Outline Site Description
The site comprises a rocky headland and Trawnamoe beach to the west.
Geological System/Age and Primary Rock Type
The rocks of Bunmahon headland are Devonian age sandstones and conglomerates. The adjacent rocks in the bay to the west are Ordovician volcanic and sedimentary rocks.
Main Geological or Geomorphological Interest
Mining heritage is highly visible in the bay with small adits cut into the rocks. The volcanic lavas at the western end of the Trawnamoe beach show very interesting features, which are called peperitic intrusion. When andesite lava was being injected into wet sediments, it broke up into rounded blobs and was extensively altered by hot fluids.

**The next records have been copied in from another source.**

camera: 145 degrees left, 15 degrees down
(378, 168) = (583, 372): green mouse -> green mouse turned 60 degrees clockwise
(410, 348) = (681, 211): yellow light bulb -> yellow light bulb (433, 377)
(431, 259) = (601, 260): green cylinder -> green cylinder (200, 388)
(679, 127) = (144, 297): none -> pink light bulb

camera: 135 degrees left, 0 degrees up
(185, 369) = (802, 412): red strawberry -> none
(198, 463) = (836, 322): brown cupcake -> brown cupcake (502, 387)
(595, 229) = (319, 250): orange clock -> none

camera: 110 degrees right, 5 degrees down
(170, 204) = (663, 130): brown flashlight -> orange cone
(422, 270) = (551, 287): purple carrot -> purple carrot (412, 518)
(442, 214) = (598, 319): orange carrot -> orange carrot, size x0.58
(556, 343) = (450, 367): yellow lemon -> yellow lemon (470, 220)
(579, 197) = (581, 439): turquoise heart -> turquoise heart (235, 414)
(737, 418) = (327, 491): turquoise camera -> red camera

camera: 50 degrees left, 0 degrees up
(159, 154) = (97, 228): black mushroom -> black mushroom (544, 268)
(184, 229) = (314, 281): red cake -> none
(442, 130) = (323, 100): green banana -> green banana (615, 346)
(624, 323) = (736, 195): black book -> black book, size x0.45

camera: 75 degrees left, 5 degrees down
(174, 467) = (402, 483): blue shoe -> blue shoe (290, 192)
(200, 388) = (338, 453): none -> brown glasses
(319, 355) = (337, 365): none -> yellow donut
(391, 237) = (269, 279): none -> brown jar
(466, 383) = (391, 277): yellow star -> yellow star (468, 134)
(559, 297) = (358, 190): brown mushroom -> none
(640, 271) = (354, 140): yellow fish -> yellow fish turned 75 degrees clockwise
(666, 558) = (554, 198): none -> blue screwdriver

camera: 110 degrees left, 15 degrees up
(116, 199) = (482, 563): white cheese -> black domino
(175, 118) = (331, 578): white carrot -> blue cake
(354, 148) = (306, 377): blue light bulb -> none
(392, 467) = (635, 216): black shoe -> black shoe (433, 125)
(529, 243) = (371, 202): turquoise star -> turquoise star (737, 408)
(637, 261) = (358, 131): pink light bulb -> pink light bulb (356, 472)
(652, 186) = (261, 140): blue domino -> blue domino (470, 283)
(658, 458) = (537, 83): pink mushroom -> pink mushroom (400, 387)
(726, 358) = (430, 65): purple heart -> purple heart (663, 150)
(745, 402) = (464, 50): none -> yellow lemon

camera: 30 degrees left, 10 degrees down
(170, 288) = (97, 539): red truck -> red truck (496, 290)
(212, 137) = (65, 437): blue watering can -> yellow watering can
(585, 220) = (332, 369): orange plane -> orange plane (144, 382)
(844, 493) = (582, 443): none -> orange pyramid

The headland of Bunmahon Head is composed of Devonian age red sandstones and conglomerates. These are tilted to vertical and form impressive cliffs. A fault runs to the west of the headland separating them from the Ordovician rocks.
The site is part of the complex of sites along the Copper Coast, which collectively are of national importance and which are already part of a proposed NHA (Ballyvoyle Head to Tramore No 1693).
There is reasonable access via a cliff top track from Bunmahon, and a path onto the headland or down into the bay via a grassy slope. The remote feel of this place is perhaps best left untouched by explanatory panels, but the clifftop viewpoint into the bay or the car park at the end of the rough track would be the place to install any such interpretation or explanation.